To measure text similarity in electronic nursing progress notes and determine factors associated with text similarity. Electronic clinical notes with redundant information masks clinically relevant information, increases clinicians' cognitive burden and undermines patient safety. Retrospective review of electronic medical record nursing progress notes. The study was conducted between November 2018 and February 2019 in two Australian Paediatric Intensive Care Units. De-identified, randomly selected inpatient data were extracted from the network's database. Manually classified shift summary progress notes for each admission were sequenced from admission to discharge. Text similarity was calculated for consecutive pairs of nursing progress notes. Linear regression was undertaken to determine the association between the similarity scores and variables of interest: note word count, total number of notes and unit. The STROBE checklist was used for reporting. 921shift summary nursing progress notes were analysed. Similarity scores were widely distributed with a median of 10.37%. Only 17.2% (n=144) of the notes have similarity scores above 20%. Of these, 5% (n=47) were above 50% similar in comparison with a previously written note.
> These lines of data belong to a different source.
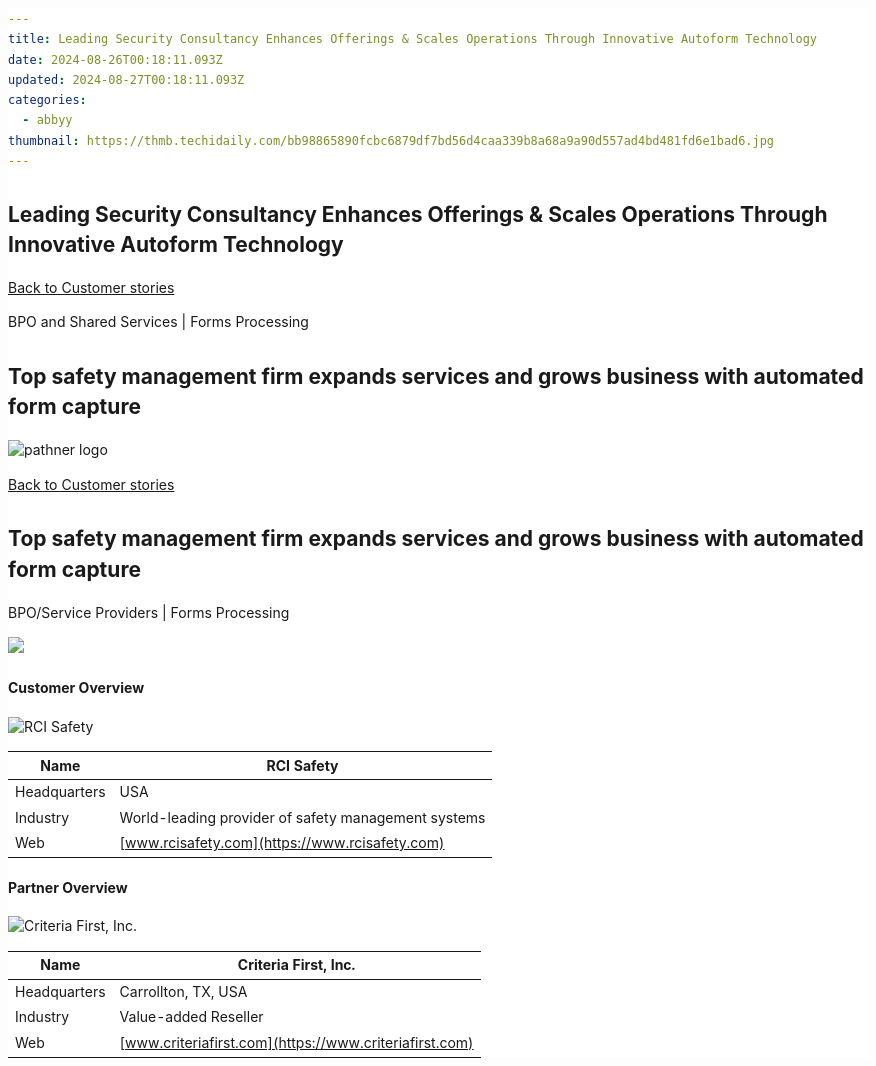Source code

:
 ```yaml
---
title: Leading Security Consultancy Enhances Offerings & Scales Operations Through Innovative Autoform Technology
date: 2024-08-26T00:18:11.093Z
updated: 2024-08-27T00:18:11.093Z
categories:
  - abbyy
thumbnail: https://thmb.techidaily.com/bb98865890fcbc6879df7bd56d4caa339b8a68a9a90d557ad4bd481fd6e1bad6.jpg
---
```


## Leading Security Consultancy Enhances Offerings & Scales Operations Through Innovative Autoform Technology

[Back to Customer stories](https://tools.techidaily.com/abbyy/products/)

BPO and Shared Services | Forms Processing

## Top safety management firm expands services and grows business with automated form capture

![pathner logo](https://content.abbyy.com/-/media/project/abbyy/abbyy/logos-white/abbyy.png?h=40&iar=0&w=120)

[Back to Customer stories](https://tools.techidaily.com/abbyy/products/)

## Top safety management firm expands services and grows business with automated form capture

BPO/Service Providers | Forms Processing 

![](https://static1.abbyy.com/abbyycommedia/15577/23-rci-safety-1.png) 

#### Customer Overview

![RCI Safety](https://static2.abbyy.com/abbyycommedia/15416/rci-logo.png) 

| Name         | RCI Safety                                          |
| ------------ | --------------------------------------------------- |
| Headquarters | USA                                                 |
| Industry     | World-leading provider of safety management systems |
| Web          | [www.rcisafety.com](https://www.rcisafety.com)      |

#### Partner Overview

![Criteria First, Inc.](https://static2.abbyy.com/abbyycommedia/15267/criteria-first-logo.png) 

| Name         | Criteria First, Inc.                                   |
| ------------ | ------------------------------------------------------ |
| Headquarters | Carrollton, TX, USA                                    |
| Industry     | Value-added Reseller                                   |
| Web          | [www.criteriafirst.com](https://www.criteriafirst.com) |
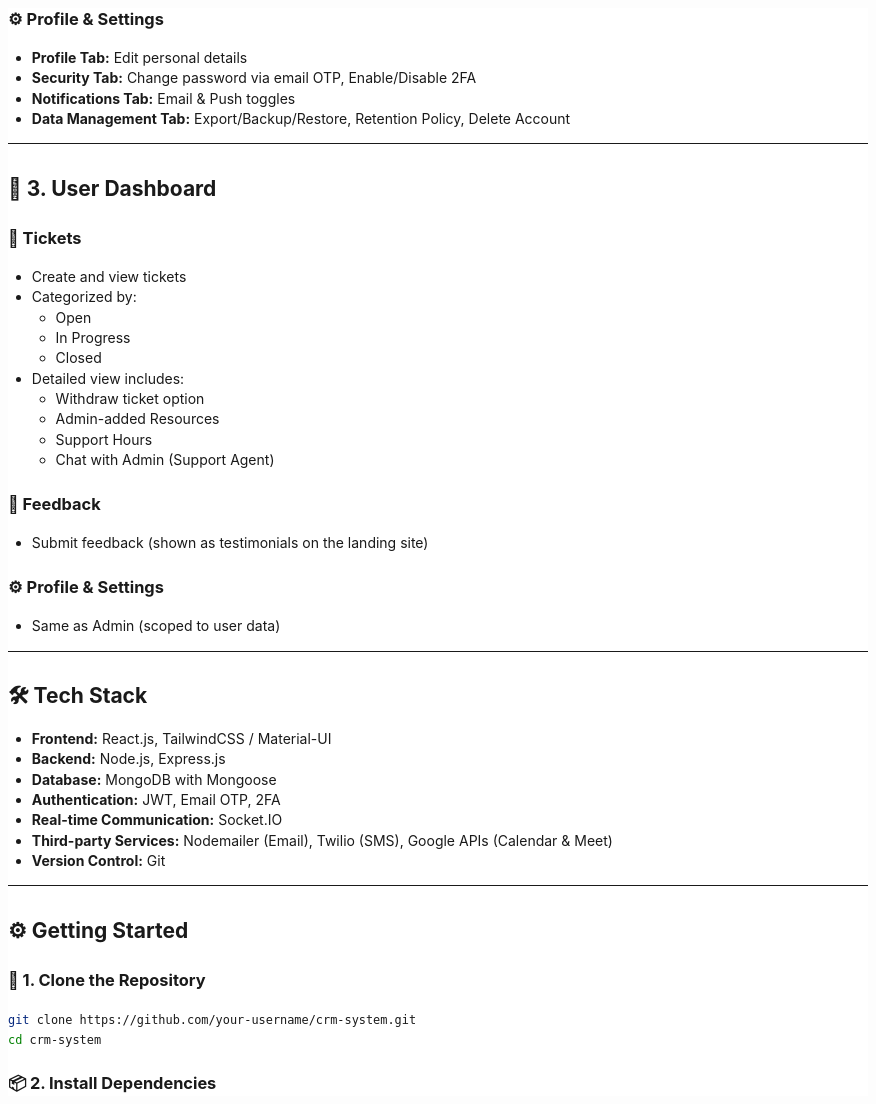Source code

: ### ⚙️ Profile & Settings

- **Profile Tab:** Edit personal details
- **Security Tab:** Change password via email OTP, Enable/Disable 2FA
- **Notifications Tab:** Email & Push toggles
- **Data Management Tab:** Export/Backup/Restore, Retention Policy, Delete Account

---

## 👤 3. User Dashboard

### 🎫 Tickets

- Create and view tickets
- Categorized by:
  - Open
  - In Progress
  - Closed
- Detailed view includes:
  - Withdraw ticket option
  - Admin-added Resources
  - Support Hours
  - Chat with Admin (Support Agent)

### 💬 Feedback

- Submit feedback (shown as testimonials on the landing site)

### ⚙️ Profile & Settings

- Same as Admin (scoped to user data)

---

## 🛠 Tech Stack

- **Frontend:** React.js, TailwindCSS / Material-UI
- **Backend:** Node.js, Express.js
- **Database:** MongoDB with Mongoose
- **Authentication:** JWT, Email OTP, 2FA
- **Real-time Communication:** Socket.IO
- **Third-party Services:** Nodemailer (Email), Twilio (SMS), Google APIs (Calendar & Meet)
- **Version Control:** Git

---

## ⚙️ Getting Started

### 📁 1. Clone the Repository

```bash
git clone https://github.com/your-username/crm-system.git
cd crm-system
```
### 📦 2. Install Dependencies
Similarity above 50% was observed as early as the first note pair in the course of a patient's admission. A significant difference was found between the similarity scores of Unit 1 and Unit 2. Hospital unit was the only variable of interest significantly associated with similarity scores. Text similarity among electronic nursing progress notes in Australian Paediatric ICUs is minimal; however, notes with >50% similarity have been identified. Text analytics provides measurable data and insights about electronic clinical documentation to inform future nursing practice, research and eMR design. Findings have implications for nursing practice in the way that nursing staff are educated to maintain data quality, professional accountability and effective communication in electronic documentation and to avoid unnecessary repetition of text.